Healthcare consolidation will occur, thus increasing healthcare prices.

Quality of care will suffer

 

F2C believes that Congressmen Ruiz and Roe’s proposal, H.R. 3502, is the best solution to this complex problem. The proposal carries the most bipartisan support and provides a sensible alternative to benchmarking.

 

H.R. 3502 supports an independent dispute resolution (IDR) process, similar to those already enacted by state legislatures in two of the largest and politically opposite states: Texas and New York. The bill currently has 110 Republican and Democratic co-sponsors, making it the Congressional surprise medical bill proposal with the largest number of bipartisan supporters, by far.

 

F2C fully supports removing the patient from the dispute process.

 

F2C fully supports provisions that lessen the burden of cost-sharing on patients, especially during emergency visits to hospitals. We do not believe in adding insult to injury with large surprise medical bills. A medical emergency should fall within the category of the prudent layperson standard.

 

F2C strongly supports batching of claims to relieve the burden of resubmitting multiple claims with the same CPT codes for the same services rendered by physicians or other health professionals. Resubmitting claims along with potential fees associated with each submittal would be a deterrent to the submission of claims.

 

F2C strongly approves of the IDR process to be the most fair and equitable in resolving payments between insurers and physicians, as no such industry standard currently exists. F2C also supports quality standards of neutrality and oversight of the IDR process, as maintained by an oversight agency. Each arbiter’s record should be subject to audit with the regulatory consequences of any proven bias. H.R. 3502 is the only current Congressional proposal for IDR that allows both sides to present their best cases. Other Congressional proposals that would prevent providers from presenting data that would be favorable to their case are fundamentally unfair and not consistent with a functional private healthcare marketplace.

 

F2C strongly supports legislation that protects patients from the undue burden of receiving unwarranted medical bills.

 

F2C supports any and all measures that advocate for greater transparency in healthcare. Patients, as consumers, should be knowledgeable about the services provided to them.

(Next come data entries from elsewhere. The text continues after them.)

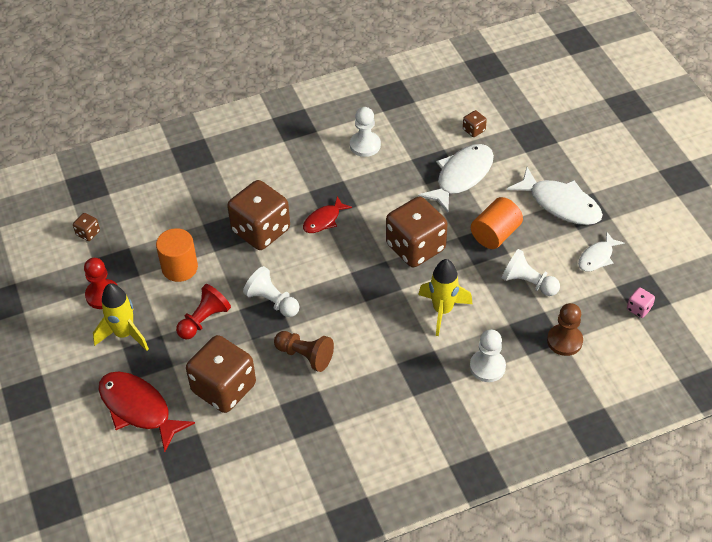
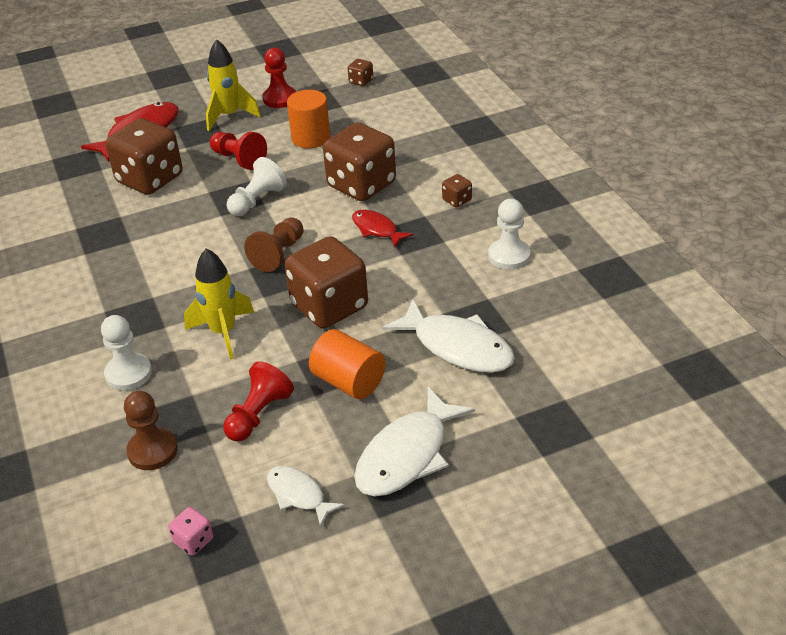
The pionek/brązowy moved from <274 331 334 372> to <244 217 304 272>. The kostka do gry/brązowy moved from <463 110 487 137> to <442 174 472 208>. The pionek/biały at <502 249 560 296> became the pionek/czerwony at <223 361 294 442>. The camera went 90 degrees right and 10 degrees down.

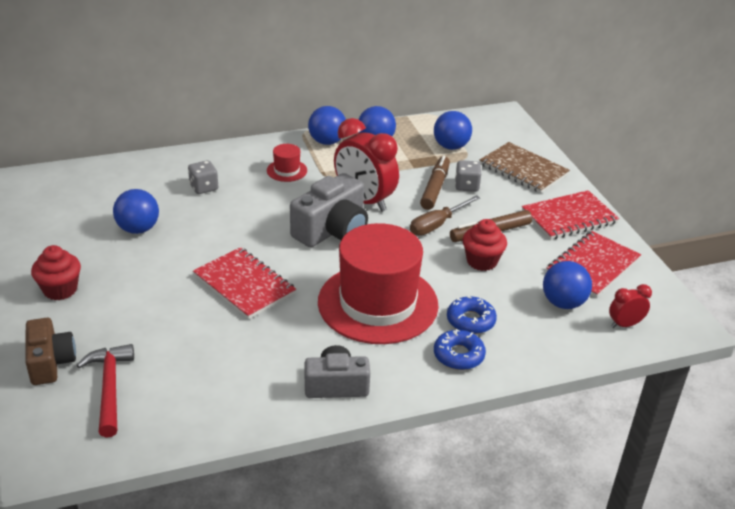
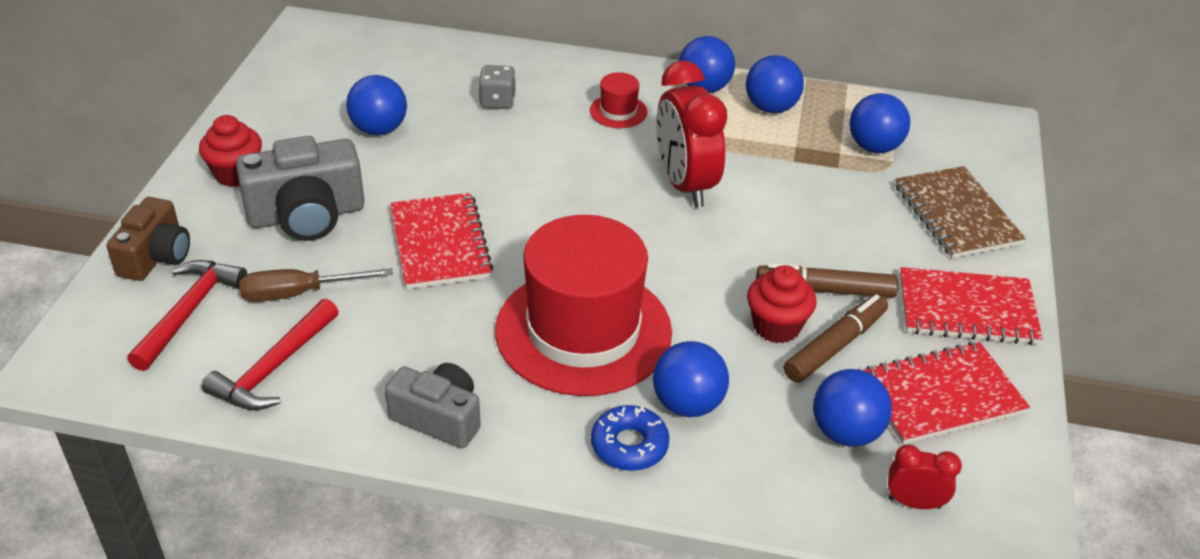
The kostka do gry/szary at <455 160 481 192> disappeared. The młotek/czerwony at <202 298 339 410> appeared. The aparat fotograficzny/szary moved from <290 173 368 247> to <236 136 365 241>. The śrubokręt/brązowy moved from <410 195 480 236> to <239 268 393 302>. The flamaster/brązowy moved from <420 155 450 210> to <784 294 888 383>. The donut/niebieski at <447 296 497 334> was replaced by the piłka/niebieski at <653 341 729 417>. The camera went 30 degrees right and 5 degrees up.

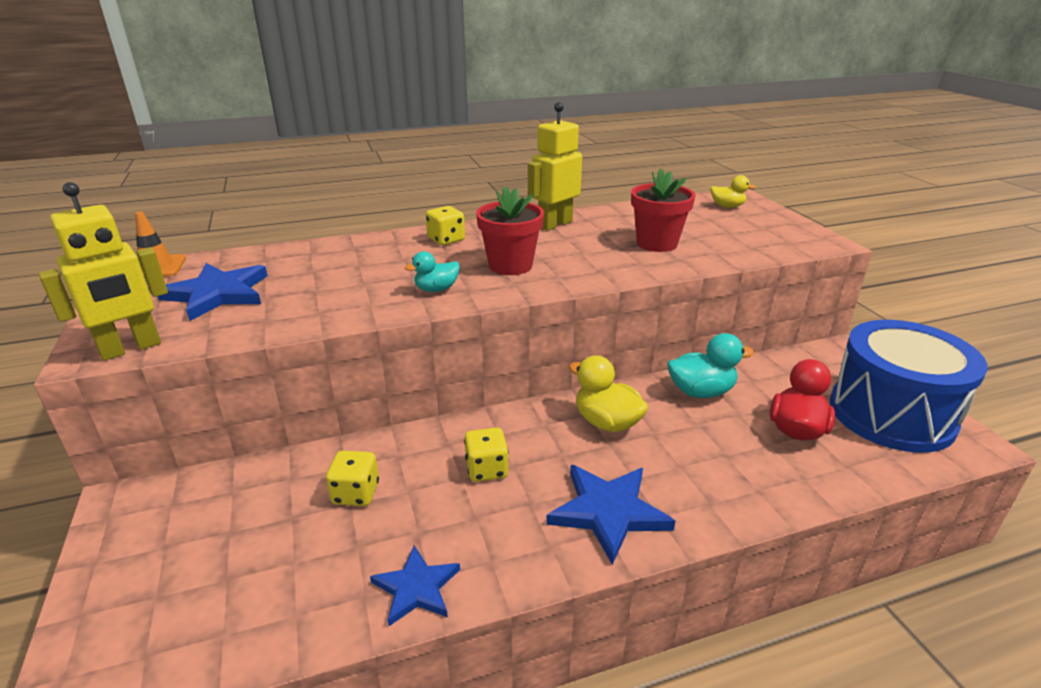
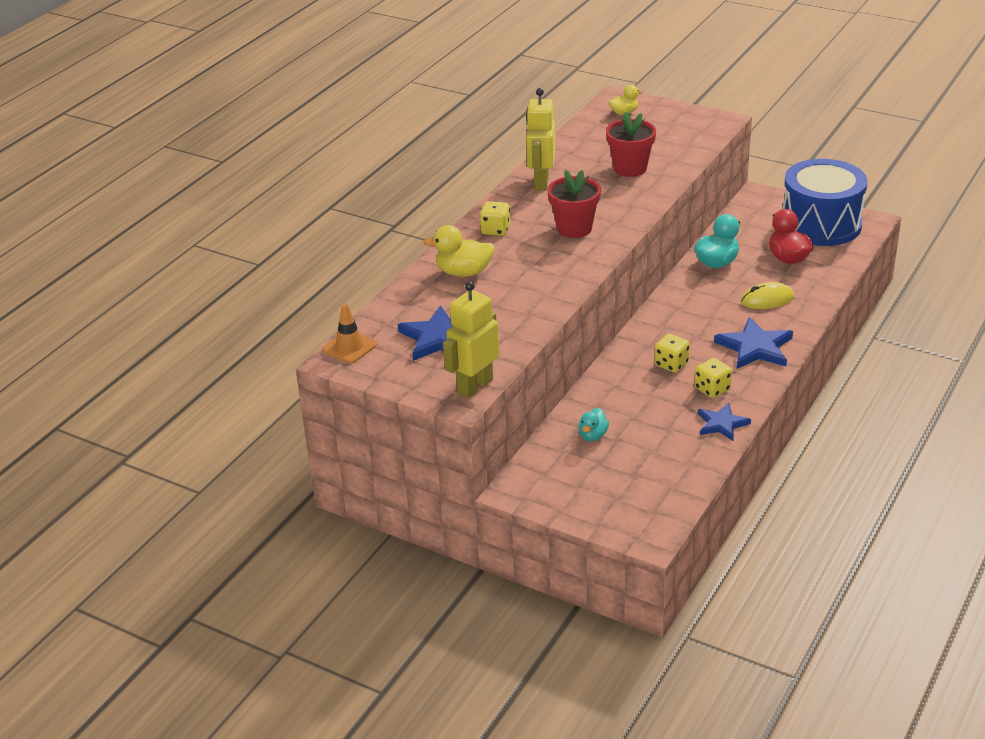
The myszka/żółty at <741 282 794 309> appeared. The kostka do gry/żółty moved from <326 451 379 506> to <695 358 732 398>. The kaczka/turkusowy moved from <405 251 460 292> to <578 408 609 441>. The kaczka/żółty moved from <569 355 648 432> to <424 225 495 277>. The robot/żółty at <39 182 168 361> turned 150 degrees counterclockwise. The camera went 40 degrees left and 5 degrees up.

Both the insurance industry and hospitals must make reforms to provide more clarity to patients about what is and is not covered by the services they receive.

 

F2C supports any and all measures, including oversight, that keeps the overall cost of healthcare down. Analysis and review of this data will lower the cost of medical care by not only stabilizing it at its current levels or slowing its rate of increase, but also driving it down. This requires identifying, exposing, and eliminating the layers of waste, redundancy, fraud, corruption, and profiteering inherent in those layers.

 

Additionally, physicians are often not aware of charges billed under their name. Congress should assure, through the Health and Economic Recovery Omnibus Emergency Solutions (HEROES) Act and other legislation, the due process rights of physicians who ask for transparency in reporting of charges under their names. By doing so, Congress will help physicians ensure that no abuse or fraud is being committed under their name by a third-party billing service.

 

Conclusion

F2C fully supports HR 3502 that proposes a principled solution to a complex healthcare problem tainted with profit-driven motives.

 

The bill’s provisions offer the most bipartisan, fair, and equitable solution while closely monitoring their impact on patients and the healthcare market.

 

No patient should have to pay expensive medical bills for services thought to be covered by their insurance provider, especially during medical emergencies.

 

Patients should not be accountable for payment of such services when they are not involved in contract negotiations between any of the parties involved.

 

Bringing more transparency to the opaque healthcare market will benefit both patients and their physicians.